Отчего-то мы невольно выбрали гостиную, а не кухню. Я разместился на диване, задумчиво глядя на полыхающие поленья, а Фелиция — в правом от камина кресле, подобно моему отцу сутками ранее. Она поставила руку на подлокотник и опустила голову на ладонь, наблюдая за мной с некоторым недоверием. Это было невыносимо: кажется, что труднее всего признаться в любви, но подчас — в обратном. Поразительно, сколько всего мне хотелось выразить, но прозвучала лишь одна фраза, ужасающая в своей сухой сути:
— Я тебя не люблю…
— О, так вот, что ты решил мне подарить: искренность! Пожалуй, это и правда лучшая вещь. После самой любви, конечно… Что ты так смотришь на меня? — Она ничуть не изменилась в лице, словно я сказал нечто совершенно обыденное. — Или думаешь, это такая уж неожиданность — поверь, я-то прекрасно это чувствую, Питер. Все пятнадцать лет чувствовала.

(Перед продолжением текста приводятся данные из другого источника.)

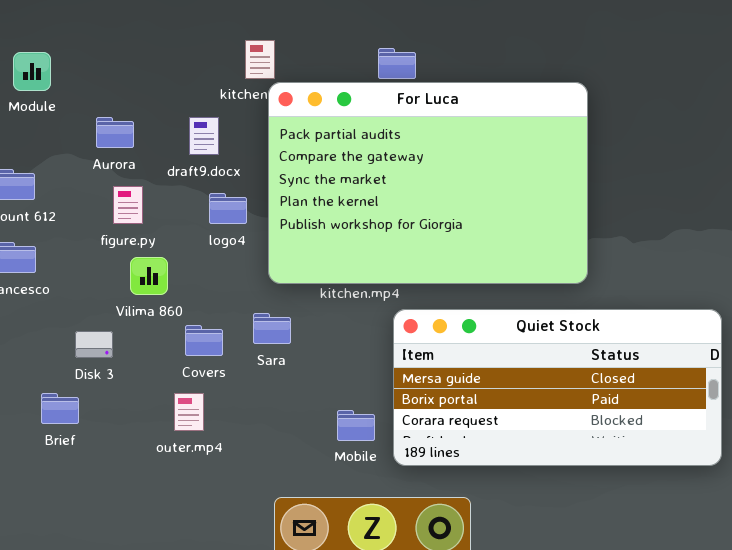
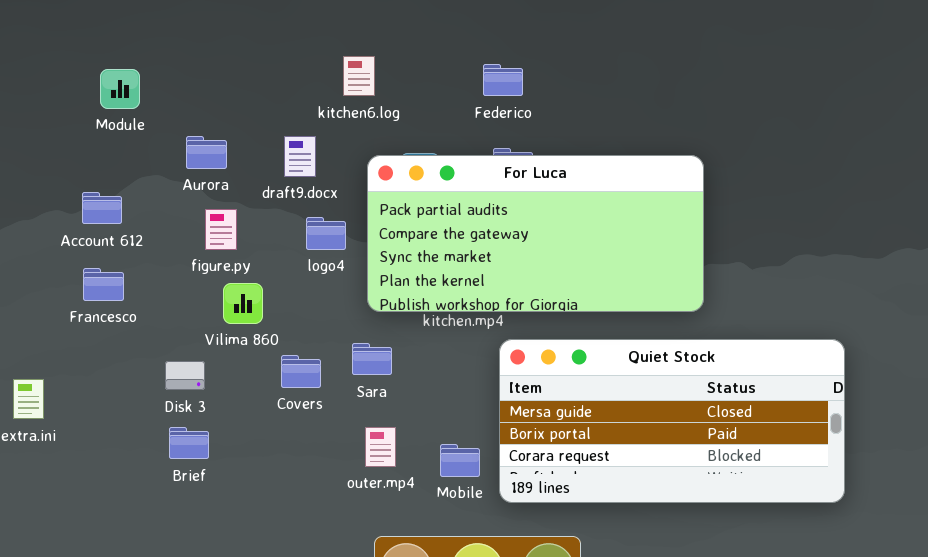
For Luca: [268,82,588,284] -> [367,155,704,312], resized
Brief: [41,393,79,424] -> [169,427,209,459], moved
outer.mp4: [174,393,204,431] -> [365,427,396,467], moved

Несмотря на насмешливый безразличный тон, она напряглась: тело выпрямилось и задрожало, как от легкого холода. Опущенный взгляд наполнился раздражением и тоской, а верхняя губа дернулась трижды в малозаметной судороге — подобные слова ранят всякую женщину.
— И где продолжение, раз уж ты сам заговорил об этом? Мне любопытно узнать почему. Я что, непривлекательна для тебя? У меня маленькая грудь или грубые черты лица? Может, я была с тобой недостаточно мила и заботлива? Или плохо готовлю, или…
— Не в этом дело, Фелиция…
— А в чем тогда? В чем, Питер? Может, тебе нравятся мужчины?
— Что ты такое говоришь!
— Зато это многое бы объяснило. По крайней мере, я бы поняла и не винила себя, что я какая-то не такая.
— Мне не нравишься ты! — прокричал я, чувствуя, что все глубже вонзаю нож в ее нежное сердце, и в такой же степени она, румяная от алкоголя, словно от кровопотери, бледнела.
Нужно было мгновение, чтобы объясниться, но разве легко сознаться в столь постыдном поступке? И Фелиция не стала ждать, перейдя в наступление:
— Уж не знаю, чем я тебе так не угодила… Мне кажется, я была примерной женой, насколько бы тяжело это ни было — я всегда и во всем поддерживала тебя, я отдала тебе свою жизнь и всю себя. Я делала все, что было в моих силах. Но знаешь… — она приостановилась, вытирая ростки слез, — это взаимно: я тоже тебя не люблю. Уже… Когда-то любила и была искренна в свадебной клятве. Но даже самая чистая любовь меркнет и, в конце концов, угасает, когда ты чувствуешь к себе равнодушие, холод, а порой и грубость. Изо дня в день на протяжении пятнадцати сраных лет!